Salon reports on a new study that reveals the complexity within the general grouping of “atheists and non-believers.” Most interesting for church folk is this:

6. Ritual Atheist/Agnostic. While you might think the anti-theist is the non-believer type that scares Christians the most, it turns out that it may very well be the Ritual Atheist/Agnostic. This group, making up 12.5 percent of atheists, doesn’t really believe in the supernatural, but they do believe in the community aspects of their religious tradition enough to continue participating. We’re not just talking about atheists who happen to have a Christmas tree, but who tend to align themselves with a religious tradition even while professing no belief. “Such participation may be related to an ethnic identity (e.g. Jewish),” explain researchers, “or the perceived utility of such practices in making the individual a better person.”

Huffington Post also reports on the study. The study itself can be found here.

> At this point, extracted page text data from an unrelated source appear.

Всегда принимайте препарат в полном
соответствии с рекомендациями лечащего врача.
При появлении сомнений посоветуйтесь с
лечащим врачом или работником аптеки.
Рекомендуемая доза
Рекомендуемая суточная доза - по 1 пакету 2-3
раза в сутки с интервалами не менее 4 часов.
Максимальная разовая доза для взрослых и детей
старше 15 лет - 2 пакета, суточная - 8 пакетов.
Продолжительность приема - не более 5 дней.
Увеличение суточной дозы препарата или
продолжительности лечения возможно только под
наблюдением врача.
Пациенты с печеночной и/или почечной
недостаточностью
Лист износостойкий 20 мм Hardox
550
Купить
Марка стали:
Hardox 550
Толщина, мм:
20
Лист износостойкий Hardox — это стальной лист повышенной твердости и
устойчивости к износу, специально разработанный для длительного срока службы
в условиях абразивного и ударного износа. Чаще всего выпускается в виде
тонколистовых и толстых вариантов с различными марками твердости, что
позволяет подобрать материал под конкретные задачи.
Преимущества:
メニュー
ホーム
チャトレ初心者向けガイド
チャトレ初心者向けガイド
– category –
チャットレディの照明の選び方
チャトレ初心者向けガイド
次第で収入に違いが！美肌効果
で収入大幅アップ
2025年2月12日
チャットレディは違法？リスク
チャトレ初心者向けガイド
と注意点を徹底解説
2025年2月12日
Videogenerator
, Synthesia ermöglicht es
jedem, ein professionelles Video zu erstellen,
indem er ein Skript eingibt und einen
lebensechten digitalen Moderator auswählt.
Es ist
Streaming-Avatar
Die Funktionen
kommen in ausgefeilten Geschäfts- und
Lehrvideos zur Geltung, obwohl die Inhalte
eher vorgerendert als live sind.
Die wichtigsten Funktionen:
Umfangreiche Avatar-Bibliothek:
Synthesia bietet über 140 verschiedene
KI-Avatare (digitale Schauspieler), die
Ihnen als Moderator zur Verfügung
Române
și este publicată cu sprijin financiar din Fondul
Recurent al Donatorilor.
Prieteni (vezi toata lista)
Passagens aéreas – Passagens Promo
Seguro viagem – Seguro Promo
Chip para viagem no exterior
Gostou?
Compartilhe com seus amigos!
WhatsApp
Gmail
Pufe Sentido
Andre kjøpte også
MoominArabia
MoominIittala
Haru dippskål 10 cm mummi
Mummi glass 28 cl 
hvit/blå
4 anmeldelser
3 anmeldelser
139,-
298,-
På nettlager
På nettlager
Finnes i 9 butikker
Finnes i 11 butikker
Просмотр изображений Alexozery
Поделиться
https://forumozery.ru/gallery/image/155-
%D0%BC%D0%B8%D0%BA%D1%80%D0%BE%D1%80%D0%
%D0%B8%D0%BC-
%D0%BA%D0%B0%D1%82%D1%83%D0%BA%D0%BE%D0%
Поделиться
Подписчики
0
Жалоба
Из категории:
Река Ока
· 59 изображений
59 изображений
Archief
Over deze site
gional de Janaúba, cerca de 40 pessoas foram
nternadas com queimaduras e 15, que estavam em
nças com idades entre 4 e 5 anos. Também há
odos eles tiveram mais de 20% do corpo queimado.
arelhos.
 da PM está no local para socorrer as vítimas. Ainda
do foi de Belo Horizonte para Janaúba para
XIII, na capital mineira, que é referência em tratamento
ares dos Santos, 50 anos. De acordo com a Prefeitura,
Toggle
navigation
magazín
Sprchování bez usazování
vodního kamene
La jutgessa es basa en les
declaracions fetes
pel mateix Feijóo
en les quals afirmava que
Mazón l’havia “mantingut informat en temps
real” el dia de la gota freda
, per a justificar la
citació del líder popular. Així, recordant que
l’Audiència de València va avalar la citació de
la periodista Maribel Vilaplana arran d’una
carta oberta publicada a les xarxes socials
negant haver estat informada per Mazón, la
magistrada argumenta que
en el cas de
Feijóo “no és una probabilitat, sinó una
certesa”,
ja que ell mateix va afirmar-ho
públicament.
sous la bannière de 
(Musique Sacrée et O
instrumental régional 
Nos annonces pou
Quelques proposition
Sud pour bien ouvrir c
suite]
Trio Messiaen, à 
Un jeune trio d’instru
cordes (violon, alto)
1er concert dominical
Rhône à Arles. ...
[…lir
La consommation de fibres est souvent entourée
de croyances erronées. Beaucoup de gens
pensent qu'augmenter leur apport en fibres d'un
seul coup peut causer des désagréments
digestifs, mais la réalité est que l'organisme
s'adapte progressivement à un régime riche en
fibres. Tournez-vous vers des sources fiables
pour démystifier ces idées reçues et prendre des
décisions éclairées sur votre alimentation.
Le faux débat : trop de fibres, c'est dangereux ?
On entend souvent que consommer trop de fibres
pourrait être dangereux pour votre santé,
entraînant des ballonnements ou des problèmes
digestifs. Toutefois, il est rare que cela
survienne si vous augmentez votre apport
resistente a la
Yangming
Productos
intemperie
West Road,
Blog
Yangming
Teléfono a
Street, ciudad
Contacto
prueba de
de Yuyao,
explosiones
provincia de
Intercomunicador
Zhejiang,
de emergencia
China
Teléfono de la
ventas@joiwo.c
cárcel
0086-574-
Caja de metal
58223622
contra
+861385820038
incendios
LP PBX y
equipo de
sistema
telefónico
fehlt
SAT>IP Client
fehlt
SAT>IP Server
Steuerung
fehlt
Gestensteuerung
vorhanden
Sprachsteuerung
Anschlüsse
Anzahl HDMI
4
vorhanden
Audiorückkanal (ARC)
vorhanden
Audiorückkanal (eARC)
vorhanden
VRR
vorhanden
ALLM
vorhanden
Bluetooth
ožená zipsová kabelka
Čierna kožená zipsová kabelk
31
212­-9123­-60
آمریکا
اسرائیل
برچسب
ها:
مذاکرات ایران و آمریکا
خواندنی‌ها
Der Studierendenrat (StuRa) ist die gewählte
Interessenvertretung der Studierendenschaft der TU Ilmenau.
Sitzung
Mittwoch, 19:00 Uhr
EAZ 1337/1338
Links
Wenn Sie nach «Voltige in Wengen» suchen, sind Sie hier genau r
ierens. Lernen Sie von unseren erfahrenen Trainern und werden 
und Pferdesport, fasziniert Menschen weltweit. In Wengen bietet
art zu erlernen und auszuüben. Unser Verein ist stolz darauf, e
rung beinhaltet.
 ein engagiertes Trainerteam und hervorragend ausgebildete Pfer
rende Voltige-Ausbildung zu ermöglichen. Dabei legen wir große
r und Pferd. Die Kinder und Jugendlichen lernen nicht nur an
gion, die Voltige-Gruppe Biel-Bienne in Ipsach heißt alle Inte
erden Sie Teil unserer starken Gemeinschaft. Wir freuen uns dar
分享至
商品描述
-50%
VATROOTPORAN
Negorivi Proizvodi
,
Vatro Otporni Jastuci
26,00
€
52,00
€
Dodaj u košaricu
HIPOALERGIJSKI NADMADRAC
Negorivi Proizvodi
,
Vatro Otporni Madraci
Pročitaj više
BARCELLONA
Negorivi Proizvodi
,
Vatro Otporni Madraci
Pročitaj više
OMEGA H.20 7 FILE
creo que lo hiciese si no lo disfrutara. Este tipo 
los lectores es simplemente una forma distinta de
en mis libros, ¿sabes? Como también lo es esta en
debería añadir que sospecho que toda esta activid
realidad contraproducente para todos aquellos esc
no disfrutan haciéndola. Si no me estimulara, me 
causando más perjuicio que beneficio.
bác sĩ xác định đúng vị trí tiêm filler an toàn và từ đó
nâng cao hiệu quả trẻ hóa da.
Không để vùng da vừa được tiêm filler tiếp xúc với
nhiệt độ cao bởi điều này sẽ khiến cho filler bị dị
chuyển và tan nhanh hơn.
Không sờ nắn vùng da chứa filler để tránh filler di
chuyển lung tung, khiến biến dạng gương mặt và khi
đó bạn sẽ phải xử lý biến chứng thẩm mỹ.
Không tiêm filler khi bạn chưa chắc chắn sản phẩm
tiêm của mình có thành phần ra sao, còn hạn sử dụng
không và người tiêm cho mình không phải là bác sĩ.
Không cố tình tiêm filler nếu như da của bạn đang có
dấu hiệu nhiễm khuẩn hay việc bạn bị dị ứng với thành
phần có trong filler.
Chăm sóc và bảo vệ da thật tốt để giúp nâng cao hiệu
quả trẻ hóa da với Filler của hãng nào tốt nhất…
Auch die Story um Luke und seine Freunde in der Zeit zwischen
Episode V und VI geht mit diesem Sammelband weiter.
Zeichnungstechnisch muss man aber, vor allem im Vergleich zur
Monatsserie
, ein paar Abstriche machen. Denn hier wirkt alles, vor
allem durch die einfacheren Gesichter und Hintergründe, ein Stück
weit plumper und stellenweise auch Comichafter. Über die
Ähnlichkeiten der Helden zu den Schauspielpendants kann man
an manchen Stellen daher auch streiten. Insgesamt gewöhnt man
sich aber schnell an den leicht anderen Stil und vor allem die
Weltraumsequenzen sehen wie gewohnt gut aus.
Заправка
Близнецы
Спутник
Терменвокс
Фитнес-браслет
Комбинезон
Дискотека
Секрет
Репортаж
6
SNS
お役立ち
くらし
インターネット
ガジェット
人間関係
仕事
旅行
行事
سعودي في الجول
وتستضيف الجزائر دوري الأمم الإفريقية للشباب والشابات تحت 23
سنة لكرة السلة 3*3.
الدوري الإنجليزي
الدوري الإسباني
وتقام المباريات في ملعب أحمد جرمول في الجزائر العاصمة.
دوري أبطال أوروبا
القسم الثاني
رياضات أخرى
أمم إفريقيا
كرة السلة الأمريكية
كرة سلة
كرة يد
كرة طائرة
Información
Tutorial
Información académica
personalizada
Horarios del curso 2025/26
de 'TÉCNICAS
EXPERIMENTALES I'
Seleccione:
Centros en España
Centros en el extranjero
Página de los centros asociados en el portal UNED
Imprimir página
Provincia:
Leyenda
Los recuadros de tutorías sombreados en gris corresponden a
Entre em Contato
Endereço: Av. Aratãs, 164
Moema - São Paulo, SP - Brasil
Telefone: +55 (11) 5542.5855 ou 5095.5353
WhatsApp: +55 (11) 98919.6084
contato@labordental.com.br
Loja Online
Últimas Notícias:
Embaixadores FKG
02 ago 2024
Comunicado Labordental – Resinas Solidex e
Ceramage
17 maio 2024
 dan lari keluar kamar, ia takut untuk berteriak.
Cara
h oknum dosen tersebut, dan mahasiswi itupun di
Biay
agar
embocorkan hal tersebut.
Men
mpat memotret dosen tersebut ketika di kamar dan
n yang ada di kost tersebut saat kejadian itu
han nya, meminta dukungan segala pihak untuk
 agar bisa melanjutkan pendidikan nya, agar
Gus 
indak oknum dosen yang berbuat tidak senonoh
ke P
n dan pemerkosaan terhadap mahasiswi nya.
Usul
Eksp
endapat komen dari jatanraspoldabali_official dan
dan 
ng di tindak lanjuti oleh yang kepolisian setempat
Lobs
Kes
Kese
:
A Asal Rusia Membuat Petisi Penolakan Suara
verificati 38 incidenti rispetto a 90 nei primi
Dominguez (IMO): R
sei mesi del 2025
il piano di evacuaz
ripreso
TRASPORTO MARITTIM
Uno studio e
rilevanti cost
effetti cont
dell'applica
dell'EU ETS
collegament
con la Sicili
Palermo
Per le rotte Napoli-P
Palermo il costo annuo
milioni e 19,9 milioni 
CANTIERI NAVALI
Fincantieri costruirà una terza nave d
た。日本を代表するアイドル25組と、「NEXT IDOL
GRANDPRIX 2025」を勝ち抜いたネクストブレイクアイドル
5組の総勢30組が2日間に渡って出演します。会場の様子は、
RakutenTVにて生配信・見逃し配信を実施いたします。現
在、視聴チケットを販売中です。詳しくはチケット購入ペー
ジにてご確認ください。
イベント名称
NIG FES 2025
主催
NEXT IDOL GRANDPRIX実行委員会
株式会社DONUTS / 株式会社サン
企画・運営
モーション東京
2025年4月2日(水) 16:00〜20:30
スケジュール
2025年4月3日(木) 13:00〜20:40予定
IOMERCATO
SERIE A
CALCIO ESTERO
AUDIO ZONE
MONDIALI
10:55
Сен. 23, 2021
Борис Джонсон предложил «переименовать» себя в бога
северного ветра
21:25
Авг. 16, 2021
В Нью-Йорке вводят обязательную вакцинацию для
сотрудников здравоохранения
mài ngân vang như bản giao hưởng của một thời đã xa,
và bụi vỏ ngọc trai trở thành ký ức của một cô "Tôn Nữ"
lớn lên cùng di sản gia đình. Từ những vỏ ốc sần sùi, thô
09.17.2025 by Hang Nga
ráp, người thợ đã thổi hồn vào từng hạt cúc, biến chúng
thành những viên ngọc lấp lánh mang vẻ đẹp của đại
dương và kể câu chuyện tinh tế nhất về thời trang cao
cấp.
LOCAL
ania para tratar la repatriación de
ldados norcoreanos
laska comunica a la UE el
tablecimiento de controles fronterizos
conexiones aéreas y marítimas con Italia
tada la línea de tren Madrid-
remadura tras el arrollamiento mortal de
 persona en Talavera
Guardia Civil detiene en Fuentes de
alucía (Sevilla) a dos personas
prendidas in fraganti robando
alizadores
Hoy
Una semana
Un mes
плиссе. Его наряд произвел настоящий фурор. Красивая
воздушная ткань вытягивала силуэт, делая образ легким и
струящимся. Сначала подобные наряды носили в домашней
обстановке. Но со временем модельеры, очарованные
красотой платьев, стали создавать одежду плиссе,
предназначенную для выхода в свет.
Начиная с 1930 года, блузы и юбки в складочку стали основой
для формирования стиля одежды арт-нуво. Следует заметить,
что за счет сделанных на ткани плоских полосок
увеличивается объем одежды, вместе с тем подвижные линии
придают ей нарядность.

Its description of the “Ritual Atheist/Agnostic” includes this observation:

The Ritual Atheist/Agnostic individual perceives ceremonies and rituals as producing personal meaning within life. This meaning can be an artistic or cultural appreciation of human systems of meaning while knowing there is no higher reality other than the observable reality of the mundane world. In some cases, these individuals may identify strongly with religious traditions as a matter of cultural identity and even take an active participation in religious rituals.

This is hardly a new phenomenon but it’s still worth pondering the significance of it for matters like church growth and congregational development, not to mention evangelism.